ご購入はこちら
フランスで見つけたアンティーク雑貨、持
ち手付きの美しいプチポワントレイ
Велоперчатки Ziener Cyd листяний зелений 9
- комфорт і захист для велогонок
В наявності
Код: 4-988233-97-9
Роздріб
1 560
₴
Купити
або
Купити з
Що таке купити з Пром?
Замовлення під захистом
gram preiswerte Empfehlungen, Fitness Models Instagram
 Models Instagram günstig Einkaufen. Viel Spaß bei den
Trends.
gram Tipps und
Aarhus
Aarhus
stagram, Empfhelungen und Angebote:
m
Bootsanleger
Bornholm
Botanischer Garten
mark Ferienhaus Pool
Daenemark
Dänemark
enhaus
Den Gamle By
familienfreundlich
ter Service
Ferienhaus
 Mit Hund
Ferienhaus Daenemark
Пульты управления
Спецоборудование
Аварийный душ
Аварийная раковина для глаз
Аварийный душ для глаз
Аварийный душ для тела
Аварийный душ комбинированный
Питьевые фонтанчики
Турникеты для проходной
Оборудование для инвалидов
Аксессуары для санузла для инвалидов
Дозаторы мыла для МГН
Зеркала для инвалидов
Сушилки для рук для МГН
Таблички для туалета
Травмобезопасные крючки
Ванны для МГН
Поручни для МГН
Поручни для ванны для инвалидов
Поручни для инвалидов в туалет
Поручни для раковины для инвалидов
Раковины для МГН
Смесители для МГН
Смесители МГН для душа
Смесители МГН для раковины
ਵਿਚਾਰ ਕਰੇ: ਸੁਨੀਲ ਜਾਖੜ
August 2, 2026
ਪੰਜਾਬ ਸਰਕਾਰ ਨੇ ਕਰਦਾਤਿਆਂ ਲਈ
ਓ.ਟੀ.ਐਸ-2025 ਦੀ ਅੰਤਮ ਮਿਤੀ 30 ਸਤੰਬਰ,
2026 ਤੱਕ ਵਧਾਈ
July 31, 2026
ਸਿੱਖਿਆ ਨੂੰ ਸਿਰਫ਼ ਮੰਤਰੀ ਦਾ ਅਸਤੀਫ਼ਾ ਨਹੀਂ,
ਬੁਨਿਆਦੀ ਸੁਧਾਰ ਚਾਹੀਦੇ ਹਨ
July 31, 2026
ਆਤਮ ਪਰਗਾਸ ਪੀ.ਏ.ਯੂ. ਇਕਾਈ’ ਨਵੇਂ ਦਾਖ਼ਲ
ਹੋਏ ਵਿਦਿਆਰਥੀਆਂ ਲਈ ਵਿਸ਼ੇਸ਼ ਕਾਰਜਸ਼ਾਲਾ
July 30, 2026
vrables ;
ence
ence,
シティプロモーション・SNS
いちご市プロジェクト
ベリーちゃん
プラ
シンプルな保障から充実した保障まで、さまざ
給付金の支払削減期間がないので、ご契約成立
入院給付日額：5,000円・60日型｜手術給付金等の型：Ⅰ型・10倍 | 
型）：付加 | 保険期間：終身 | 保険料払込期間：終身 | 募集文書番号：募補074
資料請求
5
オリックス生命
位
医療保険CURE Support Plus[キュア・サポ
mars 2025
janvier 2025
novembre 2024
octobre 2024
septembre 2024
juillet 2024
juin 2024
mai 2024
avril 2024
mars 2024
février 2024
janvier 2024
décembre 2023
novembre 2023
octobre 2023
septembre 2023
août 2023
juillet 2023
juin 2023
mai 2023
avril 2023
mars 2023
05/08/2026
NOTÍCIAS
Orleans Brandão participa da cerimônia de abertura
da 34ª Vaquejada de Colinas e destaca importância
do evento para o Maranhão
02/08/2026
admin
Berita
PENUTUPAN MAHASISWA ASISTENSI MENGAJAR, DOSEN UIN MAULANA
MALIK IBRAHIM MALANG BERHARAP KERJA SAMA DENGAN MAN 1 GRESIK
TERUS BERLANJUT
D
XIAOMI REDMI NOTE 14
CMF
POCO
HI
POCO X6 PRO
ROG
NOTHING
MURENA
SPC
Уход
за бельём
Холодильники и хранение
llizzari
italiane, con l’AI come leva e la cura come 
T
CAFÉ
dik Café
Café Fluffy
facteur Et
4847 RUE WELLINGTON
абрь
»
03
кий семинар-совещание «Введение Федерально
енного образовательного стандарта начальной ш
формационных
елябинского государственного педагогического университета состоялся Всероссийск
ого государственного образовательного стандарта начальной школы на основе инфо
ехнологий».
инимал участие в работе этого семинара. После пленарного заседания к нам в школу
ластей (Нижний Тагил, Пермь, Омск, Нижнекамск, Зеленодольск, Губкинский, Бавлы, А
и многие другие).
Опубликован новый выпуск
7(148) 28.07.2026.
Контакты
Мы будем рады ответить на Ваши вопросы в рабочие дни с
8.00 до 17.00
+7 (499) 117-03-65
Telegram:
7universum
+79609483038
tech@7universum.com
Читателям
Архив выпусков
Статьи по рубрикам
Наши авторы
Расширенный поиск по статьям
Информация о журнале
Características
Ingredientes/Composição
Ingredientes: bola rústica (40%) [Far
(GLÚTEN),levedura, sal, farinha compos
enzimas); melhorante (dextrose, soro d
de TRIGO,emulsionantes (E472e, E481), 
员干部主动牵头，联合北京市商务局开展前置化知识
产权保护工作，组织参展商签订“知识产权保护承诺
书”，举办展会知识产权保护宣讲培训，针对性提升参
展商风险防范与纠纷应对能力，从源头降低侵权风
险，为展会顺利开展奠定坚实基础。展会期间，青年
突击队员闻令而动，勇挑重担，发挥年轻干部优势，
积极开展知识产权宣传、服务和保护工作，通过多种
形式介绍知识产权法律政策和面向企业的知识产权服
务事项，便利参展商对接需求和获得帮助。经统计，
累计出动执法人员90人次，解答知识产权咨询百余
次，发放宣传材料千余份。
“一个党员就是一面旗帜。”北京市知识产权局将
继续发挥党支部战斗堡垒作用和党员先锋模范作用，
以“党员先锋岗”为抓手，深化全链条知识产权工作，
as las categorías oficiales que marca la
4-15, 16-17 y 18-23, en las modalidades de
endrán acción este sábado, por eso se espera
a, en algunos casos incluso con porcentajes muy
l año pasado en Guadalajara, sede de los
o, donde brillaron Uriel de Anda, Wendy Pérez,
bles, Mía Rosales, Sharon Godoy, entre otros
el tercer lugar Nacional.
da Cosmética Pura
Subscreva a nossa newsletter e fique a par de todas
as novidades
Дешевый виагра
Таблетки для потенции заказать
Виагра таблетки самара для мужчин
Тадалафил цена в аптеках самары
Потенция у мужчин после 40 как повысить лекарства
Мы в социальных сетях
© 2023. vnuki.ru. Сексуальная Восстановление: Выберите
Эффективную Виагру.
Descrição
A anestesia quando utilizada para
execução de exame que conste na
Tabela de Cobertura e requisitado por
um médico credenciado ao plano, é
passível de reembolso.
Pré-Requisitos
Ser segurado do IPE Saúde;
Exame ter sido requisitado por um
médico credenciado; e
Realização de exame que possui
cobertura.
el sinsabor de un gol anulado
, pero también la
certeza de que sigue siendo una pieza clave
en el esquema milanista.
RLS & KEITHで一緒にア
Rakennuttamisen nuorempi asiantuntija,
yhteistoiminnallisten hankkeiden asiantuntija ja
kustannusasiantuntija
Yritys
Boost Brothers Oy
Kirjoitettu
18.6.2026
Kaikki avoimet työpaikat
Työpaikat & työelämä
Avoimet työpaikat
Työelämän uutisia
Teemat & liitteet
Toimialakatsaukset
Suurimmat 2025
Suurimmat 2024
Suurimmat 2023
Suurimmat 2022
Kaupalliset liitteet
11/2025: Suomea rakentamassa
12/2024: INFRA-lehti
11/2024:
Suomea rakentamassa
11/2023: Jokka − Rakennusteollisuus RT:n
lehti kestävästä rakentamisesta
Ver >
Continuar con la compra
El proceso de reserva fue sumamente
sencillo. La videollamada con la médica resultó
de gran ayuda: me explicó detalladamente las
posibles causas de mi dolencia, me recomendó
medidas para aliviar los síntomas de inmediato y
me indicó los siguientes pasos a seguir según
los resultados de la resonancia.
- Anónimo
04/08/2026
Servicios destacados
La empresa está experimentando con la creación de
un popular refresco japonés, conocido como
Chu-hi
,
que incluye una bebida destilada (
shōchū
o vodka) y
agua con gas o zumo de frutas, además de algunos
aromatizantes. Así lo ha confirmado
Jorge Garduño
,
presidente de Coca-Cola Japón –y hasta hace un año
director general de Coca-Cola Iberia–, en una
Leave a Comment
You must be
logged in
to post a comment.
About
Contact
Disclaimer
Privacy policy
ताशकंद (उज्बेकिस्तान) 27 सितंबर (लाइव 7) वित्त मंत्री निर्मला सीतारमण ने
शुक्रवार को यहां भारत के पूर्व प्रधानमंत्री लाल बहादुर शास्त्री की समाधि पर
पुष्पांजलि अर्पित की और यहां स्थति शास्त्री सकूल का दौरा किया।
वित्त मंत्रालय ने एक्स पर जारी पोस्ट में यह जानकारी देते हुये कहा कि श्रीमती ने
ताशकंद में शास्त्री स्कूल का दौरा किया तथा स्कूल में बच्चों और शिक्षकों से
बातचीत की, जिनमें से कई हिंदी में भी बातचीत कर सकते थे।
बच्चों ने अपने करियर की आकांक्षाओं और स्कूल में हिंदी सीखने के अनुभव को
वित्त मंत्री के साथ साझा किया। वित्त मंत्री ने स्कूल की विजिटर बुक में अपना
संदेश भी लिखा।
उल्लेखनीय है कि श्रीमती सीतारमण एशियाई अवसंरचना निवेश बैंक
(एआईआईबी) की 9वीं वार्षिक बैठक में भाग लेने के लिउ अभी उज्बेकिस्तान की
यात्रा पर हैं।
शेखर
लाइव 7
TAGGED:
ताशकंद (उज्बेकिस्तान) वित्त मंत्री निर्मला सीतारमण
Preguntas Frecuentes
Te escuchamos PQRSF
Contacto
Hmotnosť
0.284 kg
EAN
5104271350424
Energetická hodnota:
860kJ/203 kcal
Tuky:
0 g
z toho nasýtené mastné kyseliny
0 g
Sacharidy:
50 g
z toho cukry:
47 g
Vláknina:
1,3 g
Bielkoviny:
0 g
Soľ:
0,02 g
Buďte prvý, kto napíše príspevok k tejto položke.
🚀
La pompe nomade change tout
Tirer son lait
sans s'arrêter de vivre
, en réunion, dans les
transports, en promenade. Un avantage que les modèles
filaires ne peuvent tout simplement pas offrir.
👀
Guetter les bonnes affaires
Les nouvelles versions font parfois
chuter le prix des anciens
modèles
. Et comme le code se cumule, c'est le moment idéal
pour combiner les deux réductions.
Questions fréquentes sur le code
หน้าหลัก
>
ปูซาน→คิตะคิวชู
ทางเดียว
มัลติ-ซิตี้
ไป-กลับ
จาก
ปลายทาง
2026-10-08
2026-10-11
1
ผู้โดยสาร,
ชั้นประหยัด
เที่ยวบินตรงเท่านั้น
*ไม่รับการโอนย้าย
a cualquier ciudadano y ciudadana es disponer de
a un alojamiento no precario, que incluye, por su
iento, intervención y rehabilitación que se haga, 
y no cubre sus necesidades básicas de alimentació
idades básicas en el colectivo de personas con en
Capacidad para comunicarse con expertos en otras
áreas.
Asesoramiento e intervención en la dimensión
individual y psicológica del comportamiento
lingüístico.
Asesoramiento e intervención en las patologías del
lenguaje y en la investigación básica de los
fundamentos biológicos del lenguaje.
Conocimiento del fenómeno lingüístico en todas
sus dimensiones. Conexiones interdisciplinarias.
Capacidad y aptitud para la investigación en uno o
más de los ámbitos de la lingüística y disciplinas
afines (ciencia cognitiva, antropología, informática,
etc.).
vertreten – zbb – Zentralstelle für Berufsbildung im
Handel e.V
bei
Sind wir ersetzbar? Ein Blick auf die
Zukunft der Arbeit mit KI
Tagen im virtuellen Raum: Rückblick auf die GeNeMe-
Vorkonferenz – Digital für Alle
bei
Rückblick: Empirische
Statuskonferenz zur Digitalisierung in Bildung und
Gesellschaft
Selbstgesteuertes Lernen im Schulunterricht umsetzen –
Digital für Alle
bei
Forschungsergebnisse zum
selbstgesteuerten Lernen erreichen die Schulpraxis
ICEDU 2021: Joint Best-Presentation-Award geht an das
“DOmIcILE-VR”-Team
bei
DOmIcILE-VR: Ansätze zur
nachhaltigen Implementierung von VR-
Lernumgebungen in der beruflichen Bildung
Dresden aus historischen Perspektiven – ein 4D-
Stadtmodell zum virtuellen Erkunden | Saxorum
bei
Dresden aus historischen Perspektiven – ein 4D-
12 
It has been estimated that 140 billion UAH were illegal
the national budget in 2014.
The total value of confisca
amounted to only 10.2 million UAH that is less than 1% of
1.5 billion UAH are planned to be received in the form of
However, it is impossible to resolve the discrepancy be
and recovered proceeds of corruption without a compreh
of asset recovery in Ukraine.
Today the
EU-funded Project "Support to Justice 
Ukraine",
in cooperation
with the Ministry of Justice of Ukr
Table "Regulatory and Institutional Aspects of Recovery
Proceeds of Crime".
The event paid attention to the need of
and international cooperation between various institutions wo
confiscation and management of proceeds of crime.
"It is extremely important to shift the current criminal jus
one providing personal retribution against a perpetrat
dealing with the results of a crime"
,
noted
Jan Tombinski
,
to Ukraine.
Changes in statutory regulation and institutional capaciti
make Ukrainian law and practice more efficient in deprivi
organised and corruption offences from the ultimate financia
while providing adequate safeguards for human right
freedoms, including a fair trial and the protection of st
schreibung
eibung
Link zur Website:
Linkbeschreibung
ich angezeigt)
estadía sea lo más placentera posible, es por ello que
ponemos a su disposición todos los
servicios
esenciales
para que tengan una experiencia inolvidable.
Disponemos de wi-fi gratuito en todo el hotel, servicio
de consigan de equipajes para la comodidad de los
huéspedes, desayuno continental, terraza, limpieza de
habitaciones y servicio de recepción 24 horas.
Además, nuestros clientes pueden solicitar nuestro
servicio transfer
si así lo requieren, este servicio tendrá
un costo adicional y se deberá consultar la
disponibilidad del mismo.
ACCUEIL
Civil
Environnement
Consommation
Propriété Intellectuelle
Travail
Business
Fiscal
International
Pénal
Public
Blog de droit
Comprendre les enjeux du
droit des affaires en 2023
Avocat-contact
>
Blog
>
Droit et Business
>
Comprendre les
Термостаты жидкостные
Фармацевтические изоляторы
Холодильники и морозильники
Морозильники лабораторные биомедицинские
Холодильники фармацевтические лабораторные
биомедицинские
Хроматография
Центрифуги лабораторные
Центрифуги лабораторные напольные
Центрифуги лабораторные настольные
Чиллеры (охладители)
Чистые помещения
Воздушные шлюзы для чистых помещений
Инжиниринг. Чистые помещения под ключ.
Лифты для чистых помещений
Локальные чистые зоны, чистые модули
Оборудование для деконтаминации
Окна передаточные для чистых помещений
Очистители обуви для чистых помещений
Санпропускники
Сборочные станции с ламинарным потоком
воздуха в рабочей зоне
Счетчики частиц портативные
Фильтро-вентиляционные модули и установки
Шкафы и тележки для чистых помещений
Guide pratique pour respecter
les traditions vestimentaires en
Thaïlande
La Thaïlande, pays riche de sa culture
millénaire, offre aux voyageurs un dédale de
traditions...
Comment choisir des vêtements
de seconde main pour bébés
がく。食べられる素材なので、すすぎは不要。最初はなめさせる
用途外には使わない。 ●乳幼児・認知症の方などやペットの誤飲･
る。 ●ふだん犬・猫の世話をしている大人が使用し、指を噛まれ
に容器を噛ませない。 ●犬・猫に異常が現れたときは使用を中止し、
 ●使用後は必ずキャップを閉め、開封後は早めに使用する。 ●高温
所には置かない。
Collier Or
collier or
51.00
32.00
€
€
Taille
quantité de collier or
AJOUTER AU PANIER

####

DIRECTIONS FOR THIS TASK: Please turn everything from the start of the listing down to the line containing "Оборудование для инвалидов", including that line, into a JSON list of strings with one string per line and blank lines omitted.

SOLUTION TO THIS TASK:
[
  "ご購入はこちら",
  "フランスで見つけたアンティーク雑貨、持",
  "ち手付きの美しいプチポワントレイ",
  "Велоперчатки Ziener Cyd листяний зелений 9",
  "- комфорт і захист для велогонок",
  "В наявності",
  "Код: 4-988233-97-9",
  "Роздріб",
  "1 560",
  "₴",
  "Купити",
  "або",
  "Купити з",
  "Що таке купити з Пром?",
  "Замовлення під захистом",
  "gram preiswerte Empfehlungen, Fitness Models Instagram",
  " Models Instagram günstig Einkaufen. Viel Spaß bei den",
  "Trends.",
  "gram Tipps und",
  "Aarhus",
  "Aarhus",
  "stagram, Empfhelungen und Angebote:",
  "m",
  "Bootsanleger",
  "Bornholm",
  "Botanischer Garten",
  "mark Ferienhaus Pool",
  "Daenemark",
  "Dänemark",
  "enhaus",
  "Den Gamle By",
  "familienfreundlich",
  "ter Service",
  "Ferienhaus",
  " Mit Hund",
  "Ferienhaus Daenemark",
  "Пульты управления",
  "Спецоборудование",
  "Аварийный душ",
  "Аварийная раковина для глаз",
  "Аварийный душ для глаз",
  "Аварийный душ для тела",
  "Аварийный душ комбинированный",
  "Питьевые фонтанчики",
  "Турникеты для проходной",
  "Оборудование для инвалидов"
]